A group of 177 lots that opened a March 31 auction held by Forum (25/20/12.5% buyer’s premium) came from the estate of Alan Mitchell, a well-known book dealer who died in 2016, and his wife, Polly, who passed away just last year.
A watercolour drawing by Thomas Daniell of the Mausoleum of Sultan Purveiz, near Allahabad that made £45,000 in the sale was featured in ATG No 2538, and a couple of other lots from the Mitchell property are to be found among those illustrated or otherwise noted here.
Earlier works offered by Forum included a 1563, second edition of John Colet’s A ryght fruitfull monition c[o]ncernyng the ordre of a good christian mans life…, described as the Bute copy and bearing a Cardiff Castle bookplate. Preserved in an early 20th century binding of morocco gilt by De Coverly, it sold at £8000.

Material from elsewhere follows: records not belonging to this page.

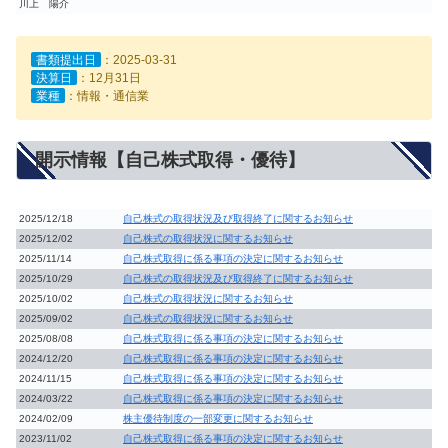
川上 陽介
書類提出日
：2025-03-31
決算日
：12月31日
業種
：情報・通信業
開示情報【自己株式取得・優待】
2025/12/18
自己株式の取得状況及び取得終了に関するお知らせ
2025/12/02
自己株式の取得状況に関するお知らせ
2025/11/14
自己株式取得に係る事項の決定に関するお知らせ
2025/10/29
自己株式の取得状況及び取得終了に関するお知らせ
2025/10/02
自己株式の取得状況に関するお知らせ
2025/09/02
自己株式の取得状況に関するお知らせ
2025/08/08
自己株式取得に係る事項の決定に関するお知らせ
2024/12/20
自己株式取得に係る事項の決定に関するお知らせ
2024/11/15
自己株式取得に係る事項の決定に関するお知らせ
2024/03/22
自己株式取得に係る事項の決定に関するお知らせ
2024/02/09
株主優待制度の一部変更に関するお知らせ
2023/11/02
自己株式取得に係る事項の決定に関するお知らせ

A 1631 copy of Thomas Lupton’s A Thousand Notable Things of Sundrie Sorts… that sold for £11,000 had many shortcomings in terms of condition, but an ownership inscription marked it out as special.
It was that of Frances Wolfreston (1607-77), a woman who came from the ordinary rungs of society, said Forum, but formed a substantial library that remained in family ownership until 1856, when most of it was sold at Sotheby’s. (Just a week later, in a Dominic Winter sale of April 6-7, a 1550 edition of William Langland’s The vision of Pierce plowman… from Wolfreston’s library was sold at a much higher than predicted £16,000.)
Morally superior
A 1691, first edition in English of The Morals of Confucius…, a little browned in a worn and re-backed period binding, made a considerably higher than expected £5500 at Forum.
In a much later polished calf gilt binding by Bumpus, a three-decker, 1813 first of Jane Austen’s Pride and Prejudice had the half-title of Vol I supplied from a second edition and lacked that of the third volume, but it doubled expectations at £70,000.
A fine looking 1897 first, but later issue of Bram Stoker’s Dracula sold at £17,000 and among early 20th century successes, a scarce first English issue of PG Wodehouse’s The Prince and Betty of 1912, lacking a jacket and faded to the spine, made £3200.
Signed by John Le Carré on the title-page, a copy of the 1963 novel that established his reputation as a master of the espionage thriller, The Spy Who Came In From The Cold, set a new high at £4200.
Old 78rpm records have rarely featured on these pages, but this sale saw £875 paid for one of c.1910 in which Ernest Shackleton recounts details of his Nimrod expedition to the Antarctic, while a speech made by the suffragist Dame Christabel Pankhurst shortly after her release from Holloway prison in 1908 reached £800.